En la obra de Tolkien muy de vez en cuando aparece el término “Gnomo”, utilizado como sinónimo infrecuente de los elfos Noldor. Aparece en las primeras ediciones de “El hobbit” y también en “El libro de los cuentos perdidos”, y Tolkien la omitiría por completo en sus obras posteriores para no crear confusión.

Los gnomos presentados en Dungeons & Dragons fueron un diseño completamente al margen de las criaturas de Tolkien, desarrollados a partir de mitologías diferentes, y en principio era seres barbudos y bajos, similares a enanos y halflings. Se distinguían por su capacidad para la magia, que los distanciaban de los enanos, más orientados hacia el combate y los halflings, más orientados hacia el sigilo y la maña. En las sucesivas ediciones de Dungeons & Dragos los gnomos tendían hacia la clase el mago ilusionista, aunque en la edición 3.5 fue cambiada a bardo. En los universos de Dragonlance los gnomos son hábiles artesanos y mecánicos, aunque a menudo tienden a obsesionarse y crear artefactos inútiles o que funcionan de forma distinta a lo esperado.

También del universo de Dragonlance es el kender, una raza de criaturas de tamaño bajo, orejas puntiagudas y aspecto delgado, caracterizados por su obsesiva cleptomanía y su carácter despreocupado, optimista y exagerado, lo que a menudo los ha convertido en el alivio cómico de la mayoría de las novelas ambientadas en este mundo.

Por último entre los diversos tipos de criaturas fantásticas se encuentran frecuentemente distintos tipos de hombres-bestia, aunque a menudo como adversarios y no tanto como personajes principales. Entre los más destacados se encuentran los minotauros del mundo de Dragonlance, un pueblo de destacados navegantes y guerreros, y con una avanzada civilización; los draconianos, también del universo de Dragonlace, una raza de hombres-dragón surgida de la corrupción de los huevos de los dragones por parte de las fuerzas de la oscuridad, los thri-kreen, del universo de Dark Sun, una raza de feroces hombres-mantis, y asimismo centauros, sátiros y otros tipos de hombres-bestia más propios de los mitos clásicos.

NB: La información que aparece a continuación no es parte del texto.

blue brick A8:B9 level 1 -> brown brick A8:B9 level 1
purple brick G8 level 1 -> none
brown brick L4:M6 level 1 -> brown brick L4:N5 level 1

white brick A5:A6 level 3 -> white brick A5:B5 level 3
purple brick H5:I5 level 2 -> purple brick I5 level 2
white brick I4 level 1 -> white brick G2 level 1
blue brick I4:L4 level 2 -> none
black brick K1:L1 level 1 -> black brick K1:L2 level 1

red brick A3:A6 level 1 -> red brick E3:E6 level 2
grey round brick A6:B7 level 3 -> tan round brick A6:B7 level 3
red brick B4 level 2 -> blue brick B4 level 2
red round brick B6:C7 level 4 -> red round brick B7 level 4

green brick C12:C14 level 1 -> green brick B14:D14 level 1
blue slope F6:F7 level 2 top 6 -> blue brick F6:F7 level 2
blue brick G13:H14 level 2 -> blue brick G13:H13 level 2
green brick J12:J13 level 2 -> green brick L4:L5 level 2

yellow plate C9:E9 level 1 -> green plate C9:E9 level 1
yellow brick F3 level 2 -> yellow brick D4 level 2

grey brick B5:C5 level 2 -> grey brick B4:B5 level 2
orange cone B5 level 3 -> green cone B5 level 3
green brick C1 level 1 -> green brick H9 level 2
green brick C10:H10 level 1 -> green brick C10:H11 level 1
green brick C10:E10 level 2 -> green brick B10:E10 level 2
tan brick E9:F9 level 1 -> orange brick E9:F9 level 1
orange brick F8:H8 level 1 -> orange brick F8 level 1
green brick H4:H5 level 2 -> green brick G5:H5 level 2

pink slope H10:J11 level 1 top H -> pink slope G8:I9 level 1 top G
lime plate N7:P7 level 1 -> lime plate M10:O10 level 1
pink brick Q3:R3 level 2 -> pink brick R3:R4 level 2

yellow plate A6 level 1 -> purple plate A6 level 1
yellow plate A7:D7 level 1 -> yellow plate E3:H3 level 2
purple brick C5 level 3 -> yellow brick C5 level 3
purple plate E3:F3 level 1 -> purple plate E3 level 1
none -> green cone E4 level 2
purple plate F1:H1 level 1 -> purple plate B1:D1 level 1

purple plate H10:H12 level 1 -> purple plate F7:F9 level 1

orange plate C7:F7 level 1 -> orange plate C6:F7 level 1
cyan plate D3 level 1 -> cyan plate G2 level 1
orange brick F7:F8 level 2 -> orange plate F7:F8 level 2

La mitología tradicional, y sobre todo la obra literaria de J R.R. Tolkien, han sido las principales fuentes para la configuración de la mayoría de los seres de fantasía, aunque no por ello debe dejar de apreciarse la originalidad y creatividad de otros autores, que si bien no tan conocidos, han realizado sus propias contribuciones. En cualquier caso actualmente la mayoría de los juegos de rol, aparte de las culturas humanas, presentan otras razas y criaturas a disposición de los jugadores, que a menudo proporcionan toques de exotismo…y a menudo problemas de equilibrio racial, por no hablar simplemente de prejuicios raciales. En cualquier caso en el largo anecdotario de los juegos de rol no han dejado de aparecer diversos estereotipos, chascarrillos, amores y odios por una u otra raza…

Y hasta aquí este breve repaso a las criaturas de la literatura fantástica y de los juegos de rol. Como siempre espero que hayáis disfrutado con su lectura, y la decisión queda en vuestras manos.